Mehr als eine Booleanvariable, welche dann in einer if-Bedingung abgefragt wird, fällt mir dazu jetzt leider auch nicht ein, d.h. du hättest dann 2 mögliche drawLine()-Aufrufe.


----------



## BloodyNewbie (6. Juli 2010)

habe mal kurz in die api geschaut...:

http://java.sun.com/j2se/1.4.2/docs/api/java/awt/Graphics2D.html

die rotate-Methode funktioniert nicht?


----------



## HonniCilest (7. Juli 2010)

Ich weiß nicht, probiers aus.


----------



## SPiKEe (8. Juli 2010)

die rotate-methode von Graphics2D bezieht sich soweit ich weis auf ein Graphics-objekt ... und damit auf genau das objekt auf das diese linie drauf gezeichnet wurde ...
das heißt du würdest nicht nur die linie drehen sondern das gesamte darunterliegen Graphics-objekt ...
wenn ich mich irre einfach mal bescheid sagen =)


----------



## DarthShader (8. Juli 2010)

Die Methode "*Graphics2D.rotate(double theta)*" hilft dabei.
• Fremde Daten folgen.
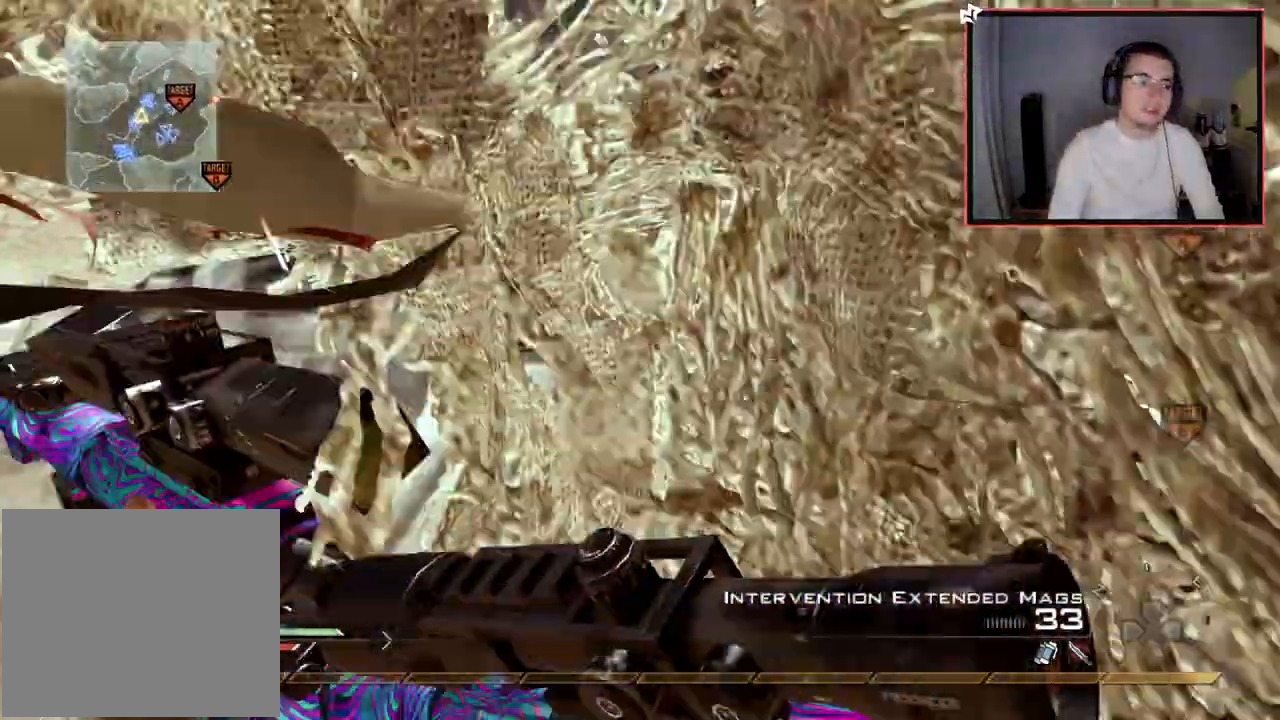
{"buttons": [], "left_stick": "up", "right_stick": "center", "events": []}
Die Methode bildet eine entsprechende Transformationsmatrix und multipliziert diese mit der aktuellen Transformationsmatrix - das ist einfache lineare Algebra und die Basis für affine Transformationen.

Java2D kann damit sehr gut umgehen und bietet viele grundlegende Features, um so ziemlich alles (2D) zu zeichnen, was man will.

Wenn Du nun nicht möchtest, dass nachfolgende Zeichenoperationen auch gedreht werden, musst Du eben nach dem Linienzeichnen wieder "*Graphics2D.rotate(double theta)*" wieder aufrufen, um die Drehung rückgängig zu machen (mit entsprechendem negativen Wert).

Eine Alternative ist, eine Kopie des Graphics Objektes vor dem Zeichnen zu machen, z.B. mit "*Graphics2D g2d = (Graphics2D)gc.create();*", dann kannst Du das "rotate" darauf anwenden, aber nachfolgende, nicht auf der Kopie des Graphics-Objektes basierende Operationen, werden davon nicht beeinflusst (jedes Graphics-Objekt hat seine eigene Transformationsmatrix intern).


----------